## To do:
(a) In the simulation notebook, what temperature is assumed?
(b) From the simulation notebook, return the passage that opens with the words containing "It attempts to" and closes with "K is assumed.".

** Opening Document extract block **

It attempts to reproduce reference. Exact agreement is not achieved probably because of missing details regarding the electrode model. As in the reference, the temperature equal to 2500 K is assumed.
In [1]:
from oedes.fvm import mesh1d
from oedes import progressbar, testing, init_notebook, models, context
init_notebook()
%matplotlib inline
import matplotlib.pylab as plt
import numpy as np
In [2]:
params = {'T': 2500.,
'electron.mu': 1e-6,
'electron.energy': 0.,
'electron.N0': 5e26,
'hole.mu': 1e-6,
'hole.energy': -5.,
'hole.N0': 5e26,
'electrode0.workfunction': 2.5,
'electrode0.voltage': 2.,
'electrode1.workfunction': 2.5,
'electrode1.voltage': 0.,
'cation.mu': 1e-6,
'anion.mu': 1e-6,
'npi': 2e43,
'epsilon_r': 3.

** Closing Document extract block **
** Opening Provided material block **

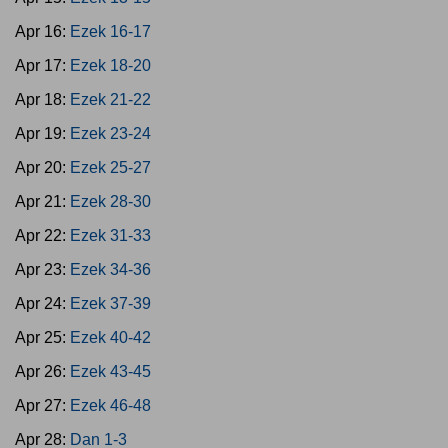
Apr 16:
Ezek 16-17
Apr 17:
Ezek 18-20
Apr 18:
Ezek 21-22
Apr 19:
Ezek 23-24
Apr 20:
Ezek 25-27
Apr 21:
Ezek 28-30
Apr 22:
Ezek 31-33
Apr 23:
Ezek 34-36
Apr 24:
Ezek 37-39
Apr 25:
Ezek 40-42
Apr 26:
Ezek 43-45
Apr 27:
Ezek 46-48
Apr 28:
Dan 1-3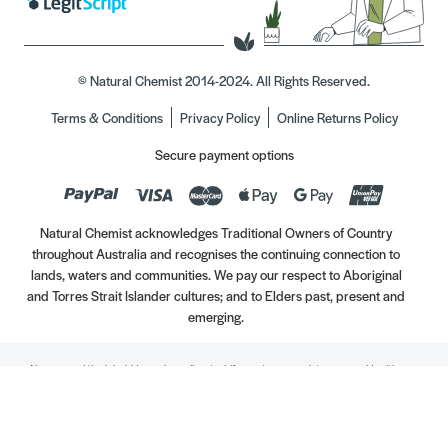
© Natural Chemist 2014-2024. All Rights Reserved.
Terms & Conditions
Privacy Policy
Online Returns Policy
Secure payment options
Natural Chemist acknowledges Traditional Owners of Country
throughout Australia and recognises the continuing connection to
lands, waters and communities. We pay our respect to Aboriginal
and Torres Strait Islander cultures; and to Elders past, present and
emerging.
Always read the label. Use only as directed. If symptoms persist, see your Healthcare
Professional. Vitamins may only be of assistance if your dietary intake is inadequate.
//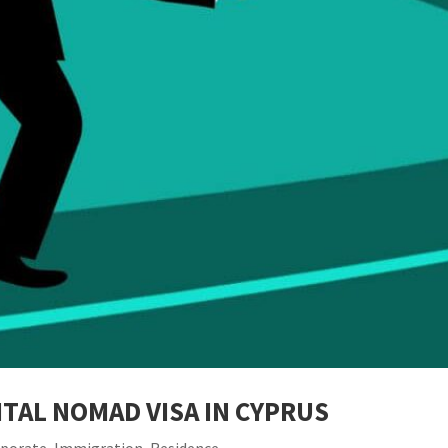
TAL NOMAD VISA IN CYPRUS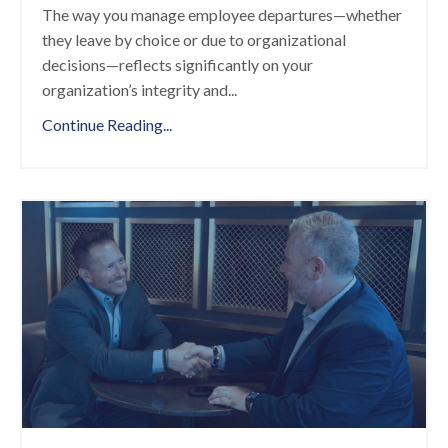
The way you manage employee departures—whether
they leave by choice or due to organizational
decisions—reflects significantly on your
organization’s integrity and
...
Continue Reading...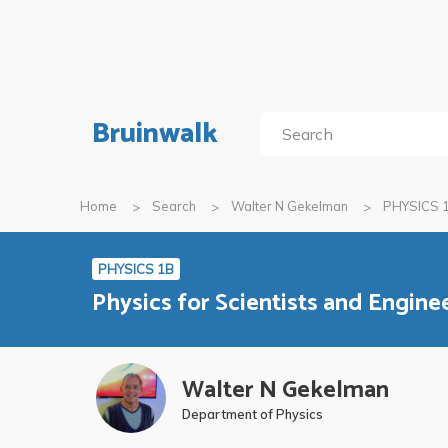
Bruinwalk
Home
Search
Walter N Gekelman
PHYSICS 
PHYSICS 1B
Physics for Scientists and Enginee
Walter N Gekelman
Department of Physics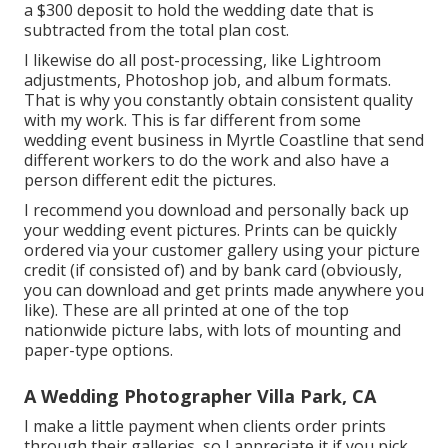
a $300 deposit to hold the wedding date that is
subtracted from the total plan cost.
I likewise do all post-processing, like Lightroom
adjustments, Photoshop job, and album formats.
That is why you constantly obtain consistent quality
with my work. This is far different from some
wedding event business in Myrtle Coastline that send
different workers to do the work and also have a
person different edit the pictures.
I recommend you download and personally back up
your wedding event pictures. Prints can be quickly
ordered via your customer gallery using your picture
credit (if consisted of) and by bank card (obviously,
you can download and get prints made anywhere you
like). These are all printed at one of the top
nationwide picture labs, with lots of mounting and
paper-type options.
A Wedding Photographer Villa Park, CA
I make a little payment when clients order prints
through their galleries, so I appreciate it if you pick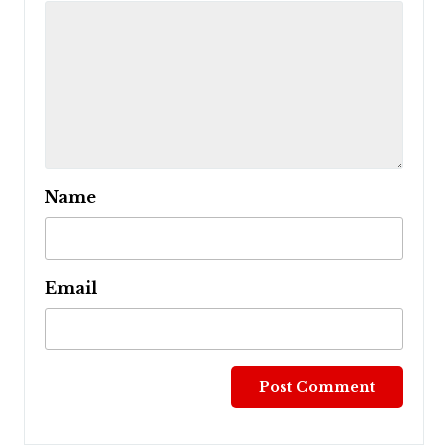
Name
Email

** Closing Provided material block **
** Opening Provided material block **

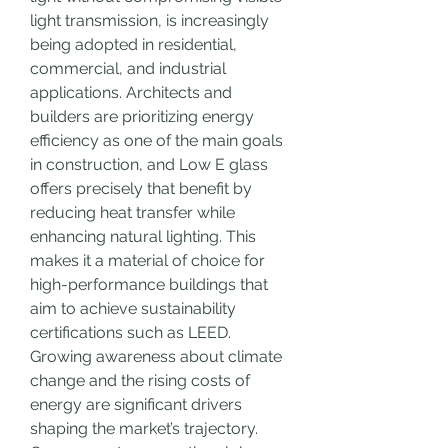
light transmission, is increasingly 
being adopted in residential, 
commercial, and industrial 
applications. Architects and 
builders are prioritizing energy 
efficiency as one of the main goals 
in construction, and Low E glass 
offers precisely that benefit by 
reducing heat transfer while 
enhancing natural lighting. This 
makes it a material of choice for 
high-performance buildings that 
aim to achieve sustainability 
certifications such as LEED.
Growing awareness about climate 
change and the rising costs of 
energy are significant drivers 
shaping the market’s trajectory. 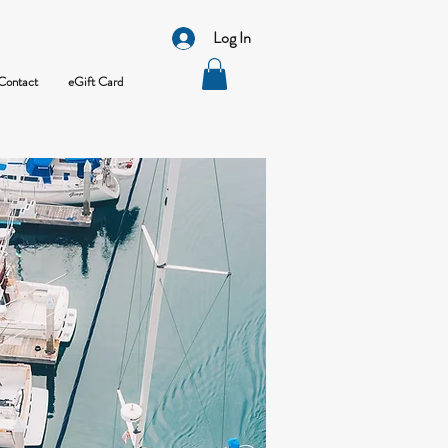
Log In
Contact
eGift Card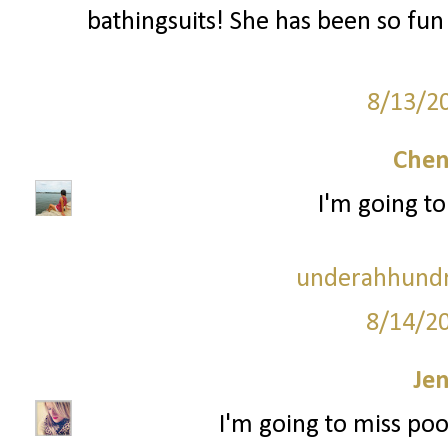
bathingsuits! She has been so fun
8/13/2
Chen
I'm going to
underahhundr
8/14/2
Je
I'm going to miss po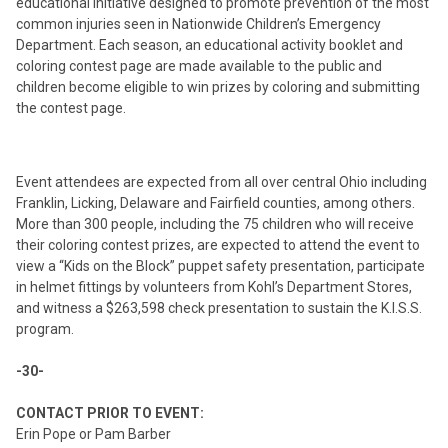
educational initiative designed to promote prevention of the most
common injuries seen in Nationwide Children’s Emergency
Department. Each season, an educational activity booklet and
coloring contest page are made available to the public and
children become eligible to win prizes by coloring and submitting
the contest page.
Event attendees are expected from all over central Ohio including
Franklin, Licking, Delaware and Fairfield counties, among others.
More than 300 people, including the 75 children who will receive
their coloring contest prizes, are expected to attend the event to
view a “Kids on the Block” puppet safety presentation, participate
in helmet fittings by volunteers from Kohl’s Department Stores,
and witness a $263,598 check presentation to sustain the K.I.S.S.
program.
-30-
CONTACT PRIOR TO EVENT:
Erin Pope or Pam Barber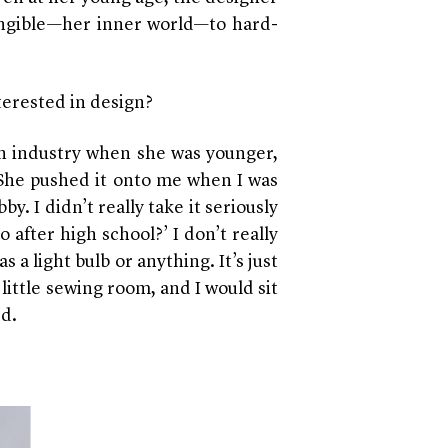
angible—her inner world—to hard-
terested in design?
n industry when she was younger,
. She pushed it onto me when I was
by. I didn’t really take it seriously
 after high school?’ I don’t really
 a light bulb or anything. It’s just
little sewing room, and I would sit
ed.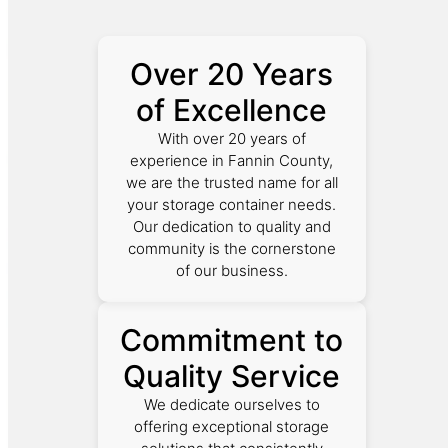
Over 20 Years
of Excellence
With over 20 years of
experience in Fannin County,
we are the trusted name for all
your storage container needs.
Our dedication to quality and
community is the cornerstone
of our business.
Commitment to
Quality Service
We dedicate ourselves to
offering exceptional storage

** Closing Provided material block **
** Opening Provided material block **

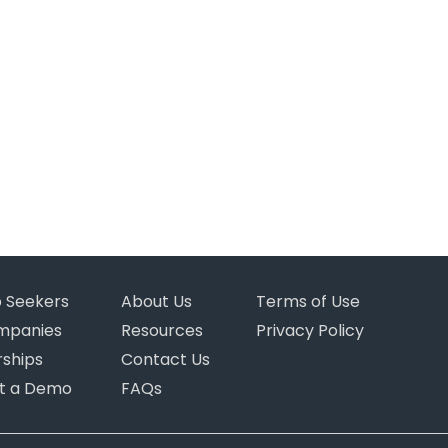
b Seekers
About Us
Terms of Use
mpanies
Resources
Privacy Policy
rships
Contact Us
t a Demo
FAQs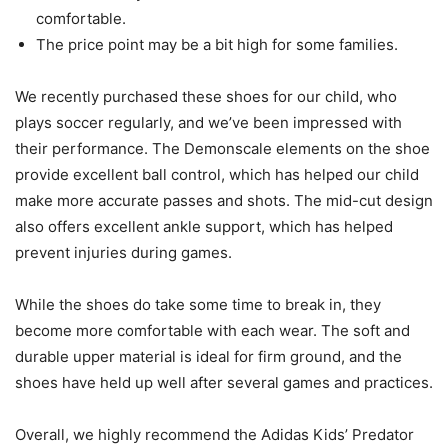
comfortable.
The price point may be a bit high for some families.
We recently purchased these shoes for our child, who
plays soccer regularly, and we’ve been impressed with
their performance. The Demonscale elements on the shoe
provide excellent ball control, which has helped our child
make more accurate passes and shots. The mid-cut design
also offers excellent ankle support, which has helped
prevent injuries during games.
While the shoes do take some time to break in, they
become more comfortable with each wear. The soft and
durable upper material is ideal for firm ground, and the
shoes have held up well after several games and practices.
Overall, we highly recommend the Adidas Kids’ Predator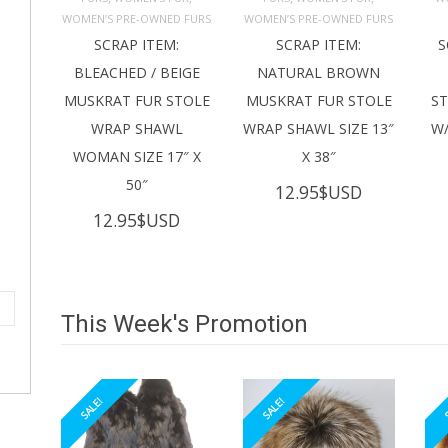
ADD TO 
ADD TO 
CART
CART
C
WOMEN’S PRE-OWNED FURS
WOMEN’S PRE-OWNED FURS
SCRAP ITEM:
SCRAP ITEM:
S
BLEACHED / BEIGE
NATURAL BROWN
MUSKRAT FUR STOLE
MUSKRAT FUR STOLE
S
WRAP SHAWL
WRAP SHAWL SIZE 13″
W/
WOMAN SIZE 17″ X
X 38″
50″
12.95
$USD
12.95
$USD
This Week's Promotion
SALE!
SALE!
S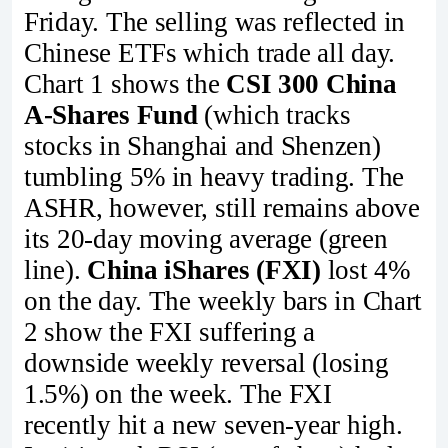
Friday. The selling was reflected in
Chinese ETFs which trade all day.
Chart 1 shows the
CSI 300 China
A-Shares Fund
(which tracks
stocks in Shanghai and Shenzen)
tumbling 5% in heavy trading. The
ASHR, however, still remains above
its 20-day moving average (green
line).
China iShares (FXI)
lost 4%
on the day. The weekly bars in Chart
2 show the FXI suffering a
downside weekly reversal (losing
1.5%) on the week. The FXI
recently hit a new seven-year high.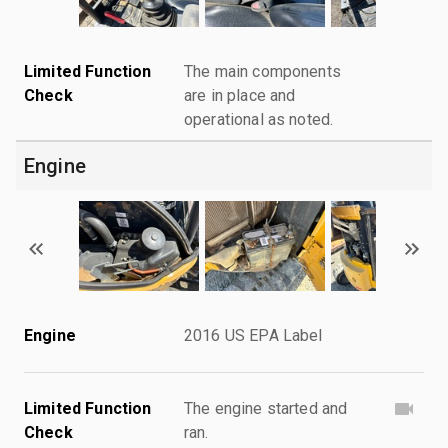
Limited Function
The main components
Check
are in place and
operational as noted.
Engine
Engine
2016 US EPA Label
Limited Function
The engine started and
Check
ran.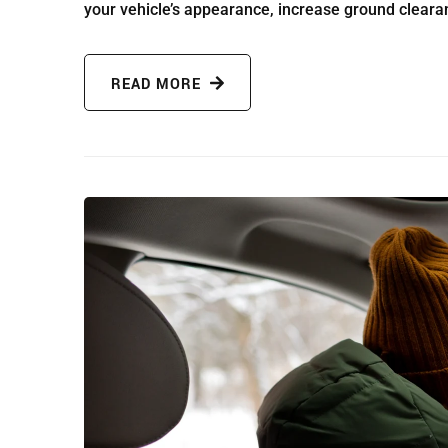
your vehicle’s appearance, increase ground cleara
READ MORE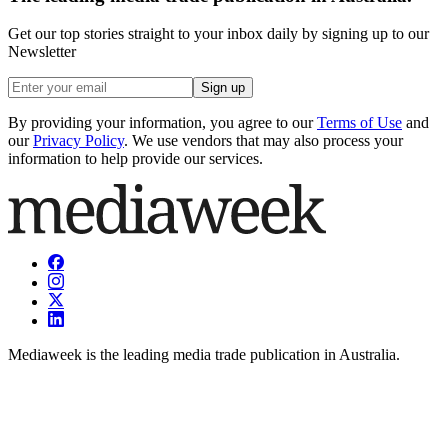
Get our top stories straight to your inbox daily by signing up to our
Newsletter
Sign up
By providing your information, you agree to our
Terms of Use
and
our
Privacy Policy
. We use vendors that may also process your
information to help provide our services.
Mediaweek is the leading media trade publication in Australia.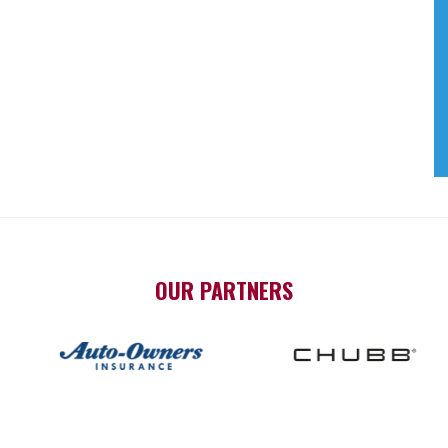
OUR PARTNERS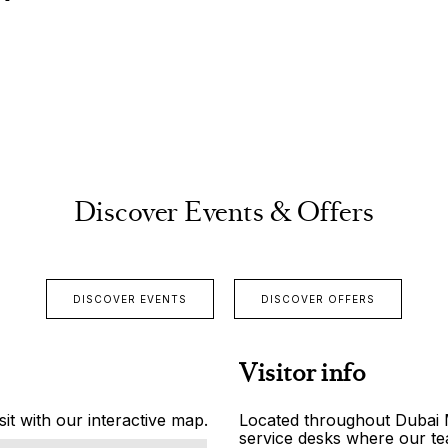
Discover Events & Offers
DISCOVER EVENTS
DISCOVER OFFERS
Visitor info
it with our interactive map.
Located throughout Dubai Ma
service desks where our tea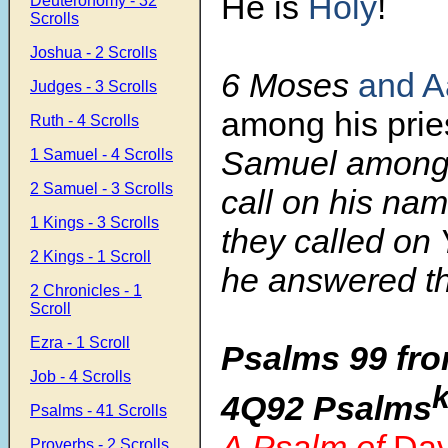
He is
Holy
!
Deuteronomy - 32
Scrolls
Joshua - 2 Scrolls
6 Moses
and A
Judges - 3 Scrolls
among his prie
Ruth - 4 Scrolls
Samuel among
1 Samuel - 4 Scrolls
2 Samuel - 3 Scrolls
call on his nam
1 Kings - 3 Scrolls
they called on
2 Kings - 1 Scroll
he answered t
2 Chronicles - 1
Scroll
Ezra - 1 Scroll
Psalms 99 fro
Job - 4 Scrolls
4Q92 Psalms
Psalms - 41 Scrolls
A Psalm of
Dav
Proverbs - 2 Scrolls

** Closing Provided material block **

## List of answers:
(a) 2500 K

(b)
It attempts to reproduce reference. Exact agreement is not achieved probably because of missing details regarding the electrode model. As in the reference, the temperature equal to 2500 K is assumed.